A small barrow cemetery of three bowl barrows.
Reasons for Designation
The three bowl barrows known as Rubury Butts, Womenswold, Kent are scheduled for the following principal reasons:
* Survival: the bowl barrows survive well, with mounds of between 1m and 3.5m high, and are likely to contain structures and burials;
* Potential: the barrows have considerable potential to retain deposits pertaining to their construction and any interior structures, evidence of funerary traditions of the Bronze Age period and artefacts and ecofacts sealed within the mounds;
* Group value: the survival of three barrows in a group adds considerably to their national significance;
* Rarity: although not a rare burial feature of the prehistoric period, bowl barrows surviving in this good state of preservation are rare in Kent.
The three bowl barrows known as Rubury Butts at Three Barrow Down, Womenswold, Kent lie at the convergence of the three parishes of Womenswold, Nonington and Shepherdswell in a lightly wooded copse adjacent to the North Downs Way. They were noted by the C18 antiquarian Bryan Faussett in his Inventorium Sepulchrale published in 1860 who believed that their name derived from ‘’Romes berig Butts’, meaning ‘ the butts at the Roman burial place’. Faussett undertook excavations of Anglo-Saxon burial sites at Golgotha, Shepherdswell and Barfrestone approximately 2km to the east and it is thought possible that these later monuments may have been positioned intentionally within the sight of the three earlier barrows. It is certainly the case that a resurgence of interest in barrow construction took place in the Iron Age, Romano-British, Anglo-Saxon and Viking periods when burials were made in ancient mounds or new mounds were constructed. Nationally barrows are known to have acted as Parish markers as in this case.
As our Introduction to Heritage Assets on Prehistoric Barrows and Burial Mounds (May 2011) explains, round barrows (of which bowl barrows are a specific type) have a long chronology. However, the main period of round barrow construction occurred between about 4000 and 3500 years ago (2000-1500 BC) and their size varies considerably from only 5 or 6m across to 40m in diameter and 4m in height. Bowl barrows have slopes of varying profile, sometimes with a surrounding ditch and occasionally an outer bank.

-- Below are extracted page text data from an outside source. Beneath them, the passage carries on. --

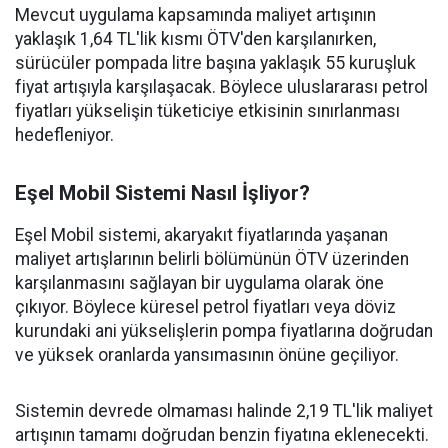
Mevcut uygulama kapsamında maliyet artışının
yaklaşık 1,64 TL'lik kısmı ÖTV'den karşılanırken,
sürücüler pompada litre başına yaklaşık 55 kuruşluk
fiyat artışıyla karşılaşacak. Böylece uluslararası petrol
fiyatları yükselişin tüketiciye etkisinin sınırlanması
hedefleniyor.
Eşel Mobil Sistemi Nasıl İşliyor?
Eşel Mobil sistemi, akaryakıt fiyatlarında yaşanan
maliyet artışlarının belirli bölümünün ÖTV üzerinden
karşılanmasını sağlayan bir uygulama olarak öne
çıkıyor. Böylece küresel petrol fiyatları veya döviz
kurundaki ani yükselişlerin pompa fiyatlarına doğrudan
ve yüksek oranlarda yansımasının önüne geçiliyor.
Sistemin devrede olmaması halinde 2,19 TL'lik maliyet
artışının tamamı doğrudan benzin fiyatına eklenecekti.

The original form of barrow mounds and the processes of use and decay that they have undergone can sometimes be determined through excavation. Underlying structures revealed can comprise stone platforms, pits, stone cairns or turf mounds, various timber structures including mortuary enclosures, wooden and stone chambers, timber or stake circles, pits and postholes that might have formed rectilinear shrine-like features. Human remains (burials or cremated bone) may be found during excavation along with deposits associated with the barrow’s construction.
It is likely that the Rubury Butts bowl barrow cemetery is Bronze Age in origin. The site is recorded on the Kent Historic Environment Record and Pastscape (monument number 466038) where it is noted as having been surveyed by the Ordnance Survey. The National Mapping Project (which rectifies and plots cropmarks observed through aerial photography) has identified the buried deposits of a complex prehistoric or Roman multi-vallate enclosure approached by a ditched track immediately to the north of the barrows and a complex of rectangular and oval enclosures approximately 1km to the south-east. The North Downs Way, also known as Long Lane at this point, is thought to have Roman or earlier origins.
The site does not seem to have been ploughed.
The monument includes the earthworks and buried archaeological deposits of a small barrow cemetery comprising three bowl barrows centred at TR 24726 49630 on land at approximately 100m above OD.
The barrows are aligned in a row on a north-west to south-east axis approximately 5m apart. The northernmost barrow is 26m across and stands to 3.5m in height. The middle barrow is 14m wide and 1m high and the third, adjacent to the track, is ovoid in shape, approximately 21m wide and 1.9m high, eroded to the south-east by the track. None of the mounds have obvious ditches.
EXTENT OF SCHEDULING
The scheduling boundary around the Rubury Butts bowl barrows includes a 2m margin for the support and protection of the monument and takes in a section of land between each barrow where buried archaeological deposits associated with the barrows will be preserved. The boundary at the south-east extent of the monument respects the edge of the public footpath known as Long Lane.
All modern fences and fence posts are excluded from the scheduling but the land beneath them is included.